The EUR/JPY pair has gyrated in a 143.75-147.27 range in the Tokyo session. The cross is displaying sheer volatility amid developments on the Bank of Japan (BOJ)’s intervention in the FX markets to support the Japanese yen against speculative moves. The asset is displaying wild moves after commentary from Japan’s top currency diplomat Masato Kanda.

Japan’s Kanda, on Monday, cited that the administration is ready to take necessary action 24*7 to support the Japanese yen against one-sided speculative moves in the currency market. Japanese officials denied commenting on their intervention in FX markets but promises to take necessary action against disorderly market moves.

It is worth noting that the asset displayed a knee-jerk reaction on Friday after overstepping the critical hurdle of 148.00.

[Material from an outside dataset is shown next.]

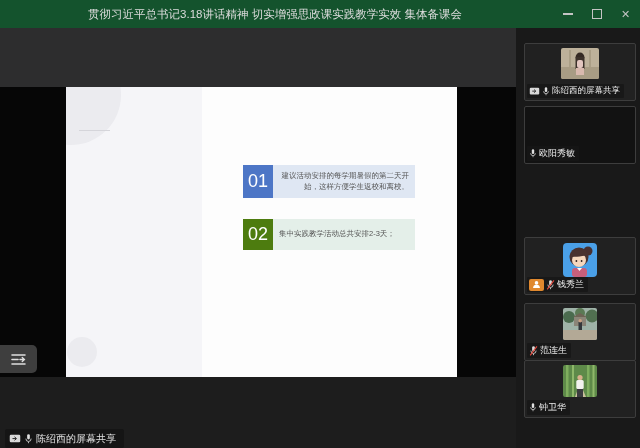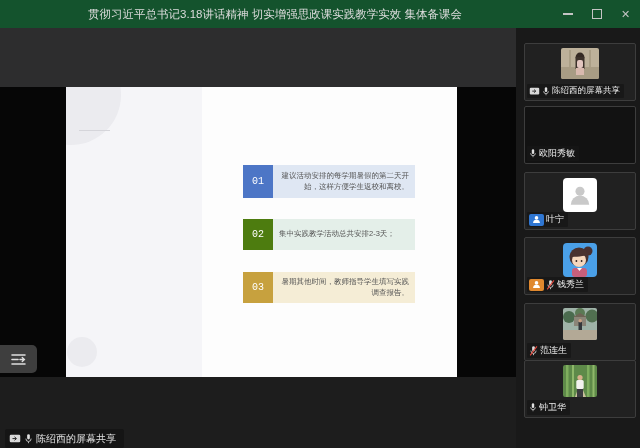"01" .row .num { font-family: Liberation Mono, monospace -> none; font-size: 10px -> 18px }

This week, the BOJ’s monetary policy announcement will hog the limelight. Economic prospects are deteriorating in the Japanese economy amid external demand shocks, which may trigger a continuation of an ultra-dovish monetary policy. Last week, Japan’s inflation figures landed lower than their projections. The headline Consumer Price Index (CPI) dropped to 3.0% vs. the expectation of 3.1% and core CPI landed at 1.8% against 2.0% as projected.

On the Eurozone front, the shared currency bulls will dance to the tunes of an interest rate decision by the European Central Bank (ECB), which is due on Thursday. According to analysts from Rabobank, a 75 basis point (bps) interest rate hike is a done deal. They see the deposit rate reaching 3% by March next year.

Inflationary pressures in the trading bloc are not anchored yet, therefore, ECB President Christine Lagarde doesn’t possess other alternatives than to tighten its policy further.

On Friday, Reuters reported that German Parliament is preparing to vote for the approval of a €200 billion emergency rescue package to tackle the energy crisis.